## Data supplied
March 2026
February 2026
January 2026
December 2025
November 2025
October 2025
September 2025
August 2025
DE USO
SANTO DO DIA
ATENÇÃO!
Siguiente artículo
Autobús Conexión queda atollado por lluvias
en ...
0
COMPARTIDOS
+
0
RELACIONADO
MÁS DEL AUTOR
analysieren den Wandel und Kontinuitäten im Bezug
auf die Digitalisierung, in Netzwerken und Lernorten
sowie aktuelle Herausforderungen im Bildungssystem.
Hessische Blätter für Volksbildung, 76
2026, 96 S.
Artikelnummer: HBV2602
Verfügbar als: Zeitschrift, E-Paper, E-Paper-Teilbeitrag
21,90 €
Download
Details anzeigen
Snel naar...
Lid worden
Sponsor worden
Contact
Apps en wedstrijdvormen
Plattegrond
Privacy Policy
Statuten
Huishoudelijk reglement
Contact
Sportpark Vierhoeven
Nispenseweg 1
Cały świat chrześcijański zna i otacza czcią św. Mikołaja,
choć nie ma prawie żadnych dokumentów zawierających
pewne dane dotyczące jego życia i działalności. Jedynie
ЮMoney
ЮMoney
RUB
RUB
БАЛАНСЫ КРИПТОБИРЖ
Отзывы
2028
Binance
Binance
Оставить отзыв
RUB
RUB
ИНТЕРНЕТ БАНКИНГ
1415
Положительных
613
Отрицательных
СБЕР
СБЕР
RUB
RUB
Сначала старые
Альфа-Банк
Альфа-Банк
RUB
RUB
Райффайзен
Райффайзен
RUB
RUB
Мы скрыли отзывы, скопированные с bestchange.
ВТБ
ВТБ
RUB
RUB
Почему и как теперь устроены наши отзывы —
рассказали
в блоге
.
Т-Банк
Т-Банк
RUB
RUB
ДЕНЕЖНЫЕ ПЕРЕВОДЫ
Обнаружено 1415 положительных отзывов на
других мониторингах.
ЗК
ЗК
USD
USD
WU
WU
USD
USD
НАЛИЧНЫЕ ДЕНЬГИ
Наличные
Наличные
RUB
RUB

## Directive
Type out the material again, matching every line.

## Exercise solution
March 2026
February 2026
January 2026
December 2025
November 2025
October 2025
September 2025
August 2025
DE USO
SANTO DO DIA
ATENÇÃO!
Siguiente artículo
Autobús Conexión queda atollado por lluvias
en ...
0
COMPARTIDOS
+
0
RELACIONADO
MÁS DEL AUTOR
analysieren den Wandel und Kontinuitäten im Bezug
auf die Digitalisierung, in Netzwerken und Lernorten
sowie aktuelle Herausforderungen im Bildungssystem.
Hessische Blätter für Volksbildung, 76
2026, 96 S.
Artikelnummer: HBV2602
Verfügbar als: Zeitschrift, E-Paper, E-Paper-Teilbeitrag
21,90 €
Download
Details anzeigen
Snel naar...
Lid worden
Sponsor worden
Contact
Apps en wedstrijdvormen
Plattegrond
Privacy Policy
Statuten
Huishoudelijk reglement
Contact
Sportpark Vierhoeven
Nispenseweg 1
Cały świat chrześcijański zna i otacza czcią św. Mikołaja,
choć nie ma prawie żadnych dokumentów zawierających
pewne dane dotyczące jego życia i działalności. Jedynie
ЮMoney
ЮMoney
RUB
RUB
БАЛАНСЫ КРИПТОБИРЖ
Отзывы
2028
Binance
Binance
Оставить отзыв
RUB
RUB
ИНТЕРНЕТ БАНКИНГ
1415
Положительных
613
Отрицательных
СБЕР
СБЕР
RUB
RUB
Сначала старые
Альфа-Банк
Альфа-Банк
RUB
RUB
Райффайзен
Райффайзен
RUB
RUB
Мы скрыли отзывы, скопированные с bestchange.
ВТБ
ВТБ
RUB
RUB
Почему и как теперь устроены наши отзывы —
рассказали
в блоге
.
Т-Банк
Т-Банк
RUB
RUB
ДЕНЕЖНЫЕ ПЕРЕВОДЫ
Обнаружено 1415 положительных отзывов на
других мониторингах.
ЗК
ЗК
USD
USD
WU
WU
USD
USD
НАЛИЧНЫЕ ДЕНЬГИ
Наличные
Наличные
RUB
RUB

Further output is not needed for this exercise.